Earlier this year, NASA scientists predicted that it’s possible that the universe is filled with microscopic black holes that formed before our universe’s existed. The NASA study reported that these black holes could speed through space like cosmic bullets every 1,000 years. Astrophysicists are proposing that our Universe is surrounded by infinite number of black holes that have formed 13.8 billion years ago.
Timothy Brandt, an astrophysicist at the Institute for Advanced Study in Princeton, NJ, said the very lightest, asteroid-size holes would have an apparent size of less than an atom, beyond a certain point, any matter in the Universe squeezed tightly enough will collapse beyond gravitational destruction. “Asteroid-mass black holes, if they were all of the dark matter, might pass through Earth once a millennium or so, but would be very, very hard to detect,” Brandt said. “If you had somebody right there, they might be able to observe one.”

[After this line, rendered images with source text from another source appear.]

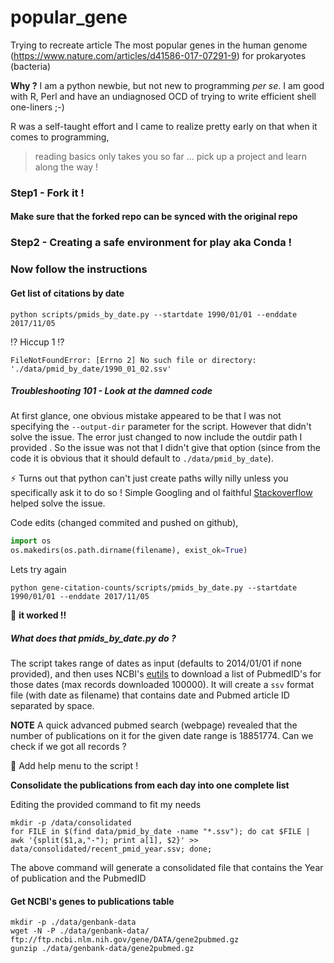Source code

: # popular_gene
Trying to recreate article The most popular genes in the human genome (https://www.nature.com/articles/d41586-017-07291-9) for prokaryotes (bacteria)

**Why ?**
I am a python newbie, but not new to programming _per se_. I am good with R, Perl and have an undiagnosed OCD of trying to write efficient shell one-liners ;-)

R was a self-taught effort and I came to realize pretty early on that when it comes to programming, 
  > reading basics only takes you so far ... pick up a project and learn along the way !

### Step1 - Fork it !

#### Make sure that the forked repo can be synced with the original repo

### Step2 - Creating a safe environment for play aka Conda !

### Now follow the instructions

#### Get list of citations by date

`python scripts/pmids_by_date.py --startdate 1990/01/01 --enddate 2017/11/05`

:interrobang: Hiccup 1 :interrobang:
 
`FileNotFoundError: [Errno 2] No such file or directory: './data/pmid_by_date/1990_01_02.ssv'`

##### Troubleshooting 101 - Look at the damned code 

At first glance, one obvious mistake appeared to be that I was not specifying the `--output-dir` parameter for the script. However that didn't solve the issue. The error just changed to now include the outdir path I provided . So the issue was not that I didn't give that option (since from the code it is obvious that it should default to `./data/pmid_by_date`). 

:zap: Turns out that python can't just create paths willy nilly unless you specifically ask it to do so ! Simple Googling and ol faithful [Stackoverflow](https://stackoverflow.com/questions/12517451/automatically-creating-directories-with-file-output) helped solve the issue.

Code edits (changed commited and pushed on github), 
```python
import os
os.makedirs(os.path.dirname(filename), exist_ok=True)
```

Lets try again

`python gene-citation-counts/scripts/pmids_by_date.py --startdate 1990/01/01 --enddate 2017/11/05`

:tada: **it worked !!**

##### What does that pmids_by_date.py do ?

The script takes range of dates as input (defaults to 2014/01/01 if none provided), and then uses NCBI's [eutils](https://www.ncbi.nlm.nih.gov/books/NBK179288/) to download a list of PubmedID's for those dates (max records downloaded 100000). It will create a `ssv` format file (with date as filename) that contains date and Pubmed article ID separated by space.

**NOTE** A quick advanced pubmed search (webpage) revealed that the number of publications on it for the given date range is 18851774. Can we check if we got all records ? 

:bookmark: Add help menu to the script !

**Consolidate the publications from each day into one complete list**

Editing the provided command to fit my needs

```
mkdir -p /data/consolidated
for FILE in $(find data/pmid_by_date -name "*.ssv"); do cat $FILE | awk '{split($1,a,"-"); print a[1], $2}' >> data/consolidated/recent_pmid_year.ssv; done;
```
The above command will generate a consolidated file that contains the Year of publication and the PubmedID

#### Get NCBI's genes to publications table

```
mkdir -p ./data/genbank-data
wget -N -P ./data/genbank-data/ ftp://ftp.ncbi.nlm.nih.gov/gene/DATA/gene2pubmed.gz
gunzip ./data/genbank-data/gene2pubmed.gz

```
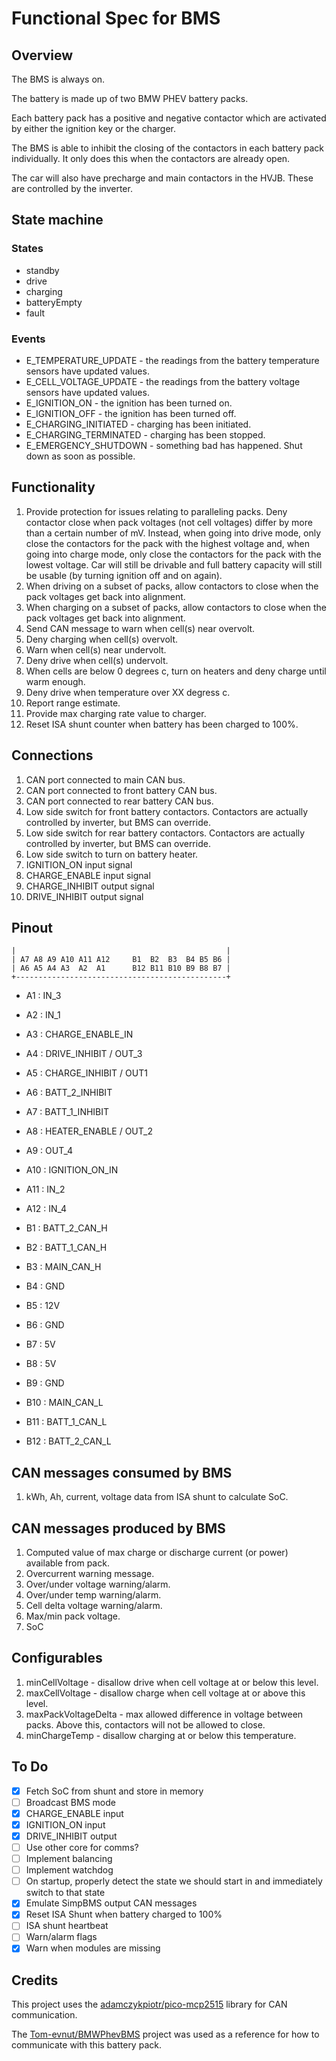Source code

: # Functional Spec for BMS

## Overview

The BMS is always on.

The battery is made up of two BMW PHEV battery packs.

Each battery pack has a positive and negative contactor which are activated by either the ignition key or the charger.

The BMS is able to inhibit the closing of the contactors in each battery pack individually. It only does this when the contactors are already open.

The car will also have precharge and main contactors in the HVJB. These are controlled by the inverter.

## State machine

### States
* standby
* drive
* charging
* batteryEmpty
* fault

### Events
* E_TEMPERATURE_UPDATE  - the readings from the battery temperature sensors have
                          updated values.
* E_CELL_VOLTAGE_UPDATE - the readings from the battery voltage sensors have
                          updated values.
* E_IGNITION_ON         - the ignition has been turned on.
* E_IGNITION_OFF        - the ignition has been turned off.
* E_CHARGING_INITIATED  - charging has been initiated.
* E_CHARGING_TERMINATED - charging has been stopped.
* E_EMERGENCY_SHUTDOWN  - something bad has happened. Shut down as soon as possible.

## Functionality

1. Provide protection for issues relating to paralleling packs. Deny contactor
   close when pack voltages (not cell voltages) differ by more than a certain
   number of mV. Instead, when going into drive mode, only close the
   contactors for the pack with the highest voltage and, when going into charge
   mode, only close the contactors for the pack with the lowest voltage. Car
   will still be drivable and full battery capacity will still be usable (by
   turning ignition off and on again).
2. When driving on a subset of packs, allow contactors to close when the pack
   voltages get back into alignment.
3. When charging on a subset of packs, allow contactors to close when the pack
   voltages get back into alignment.
4. Send CAN message to warn when cell(s) near overvolt.
5. Deny charging when cell(s) overvolt.
6. Warn when cell(s) near undervolt.
7. Deny drive when cell(s) undervolt.
8. When cells are below 0 degrees c, turn on heaters and deny charge until warm
   enough.
9. Deny drive when temperature over XX degress c.
10. Report range estimate.
11. Provide max charging rate value to charger.
12. Reset ISA shunt counter when battery has been charged to 100%.

## Connections

1. CAN port connected to main CAN bus.
2. CAN port connected to front battery CAN bus.
3. CAN port connected to rear battery CAN bus.
4. Low side switch for front battery contactors. Contactors are actually
   controlled by inverter, but BMS can override.
5. Low side switch for rear battery contactors. Contactors are actually
   controlled by inverter, but BMS can override.
6. Low side switch to turn on battery heater.
7. IGNITION_ON input signal
8. CHARGE_ENABLE input signal
9. CHARGE_INHIBIT output signal
10. DRIVE_INHIBIT output signal

## Pinout

```
|                                               |
| A7 A8 A9 A10 A11 A12     B1  B2  B3  B4 B5 B6 |
| A6 A5 A4 A3  A2  A1      B12 B11 B10 B9 B8 B7 |
+-----------------------------------------------+
```

- A1 : IN_3
- A2 : IN_1
- A3 : CHARGE_ENABLE_IN
- A4 : DRIVE_INHIBIT / OUT_3
- A5 : CHARGE_INHIBIT / OUT1
- A6 : BATT_2_INHIBIT
- A7 : BATT_1_INHIBIT
- A8 : HEATER_ENABLE / OUT_2
- A9 : OUT_4
- A10 : IGNITION_ON_IN
- A11 : IN_2
- A12 : IN_4

- B1 : BATT_2_CAN_H
- B2 : BATT_1_CAN_H
- B3 : MAIN_CAN_H
- B4 : GND
- B5 : 12V
- B6 : GND
- B7 : 5V
- B8 : 5V
- B9 : GND
- B10 : MAIN_CAN_L
- B11 : BATT_1_CAN_L
- B12 : BATT_2_CAN_L

## CAN messages consumed by BMS

1. kWh, Ah, current, voltage data from ISA shunt to calculate SoC.

## CAN messages produced by BMS

1. Computed value of max charge or discharge current (or power) available from
   pack.
2. Overcurrent warning message.
3. Over/under voltage warning/alarm.
4. Over/under temp warning/alarm.
5. Cell delta voltage warning/alarm.
6. Max/min pack voltage.
7. SoC

## Configurables

1. minCellVoltage - disallow drive when cell voltage at or below this level.
2. maxCellVoltage - disallow charge when cell voltage at or above this level.
3. maxPackVoltageDelta - max allowed difference in voltage between packs. Above
   this, contactors will not be allowed to close.
4. minChargeTemp - disallow charging at or below this temperature.

## To Do

- [x] Fetch SoC from shunt and store in memory
- [ ] Broadcast BMS mode
- [x] CHARGE_ENABLE input
- [x] IGNITION_ON input
- [x] DRIVE_INHIBIT output
- [ ] Use other core for comms?
- [ ] Implement balancing
- [ ] Implement watchdog
- [ ] On startup, properly detect the state we should start in and immediately switch to that state
- [x] Emulate SimpBMS output CAN messages
- [x] Reset ISA Shunt when battery charged to 100%
- [ ] ISA shunt heartbeat
- [ ] Warn/alarm flags
- [x] Warn when modules are missing

## Credits

This project uses the [adamczykpiotr/pico-mcp2515](https://github.com/adamczykpiotr/pico-mcp2515) 
library for CAN communication.

The [Tom-evnut/BMWPhevBMS](https://github.com/Tom-evnut/BMWPhevBMS) project was
used as a reference for how to communicate with this battery pack.
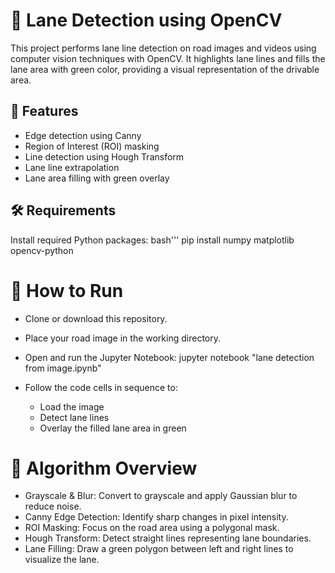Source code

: # 🚗 Lane Detection using OpenCV
This project performs lane line detection on road images and videos using computer vision techniques with OpenCV. 
It highlights lane lines and fills the lane area with green color, providing a visual representation of the drivable area.


## 📌 Features

- Edge detection using Canny
- Region of Interest (ROI) masking
- Line detection using Hough Transform
- Lane line extrapolation
- Lane area filling with green overlay


## 🛠️ Requirements

Install required Python packages:
bash''' pip install numpy matplotlib opencv-python

# 🚀 How to Run
- Clone or download this repository.
- Place your road image in the working directory.
- Open and run the Jupyter Notebook:
jupyter notebook "lane detection from image.ipynb"

- Follow the code cells in sequence to:
  - Load the image
  - Detect lane lines
  - Overlay the filled lane area in green

# 🧠 Algorithm Overview

- Grayscale & Blur: Convert to grayscale and apply Gaussian blur to reduce noise.
- Canny Edge Detection: Identify sharp changes in pixel intensity.
- ROI Masking: Focus on the road area using a polygonal mask.
- Hough Transform: Detect straight lines representing lane boundaries.
- Lane Filling: Draw a green polygon between left and right lines to visualize the lane.


  
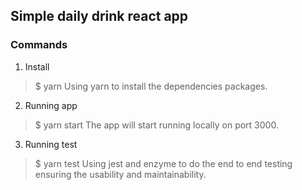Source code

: ## Simple daily drink react app

### Commands
1. Install
> $ yarn
    Using yarn to install the dependencies packages.

2. Running app
> $ yarn start
    The app will start running locally on port 3000.

3. Running test
> $ yarn test
    Using jest and enzyme to do the end to end testing ensuring the usability and maintainability.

According to Brandt, asteroid-sized black holes would pass Earth approximately every 1,000 years, but they would be difficult to detect because they’re so small. Moon-sized black holes, on the other hand, he says would have a measurable effect on our communications: “We certainly would notice if one passed near Earth, since it would affect the orbits of all of our satellites,” Brandt told Science Alert.
Luckily, this will probably never happen. These black holes would only pass between the Earth and Sun every 100 million years or so, and would statistically take longer than the age of the Universe to pass through Earth. “Though such an event is absurdly unlikely … It would cause some havoc,” Brandt said.
“On the dark matter particle side of the spectrum, the range of possibilities is narrowing down quickly,” Kashlinsky explained. “If nothing is found there, and nothing is found in the black hole theater, then we may be in a crisis of science.”
Meanwhile, some physicists challenge the study, saying are not entirely sure that these microscopic black holes exists. Although there have been several reports that they do, the search to prove they exist has been more difficult than what was previously expected. Those scientists, who are seeking out ancient black holes, including Kashlinsky, think they’re pretty heavy (probably between 20 and 100 times the mass of the Sun).
Supermassive black holes, like one indicated by the blue dot in the NASA X-ray image of the Andromeda Galaxy at the top of the page, are the opposite of the notion of tiny primordial black holes.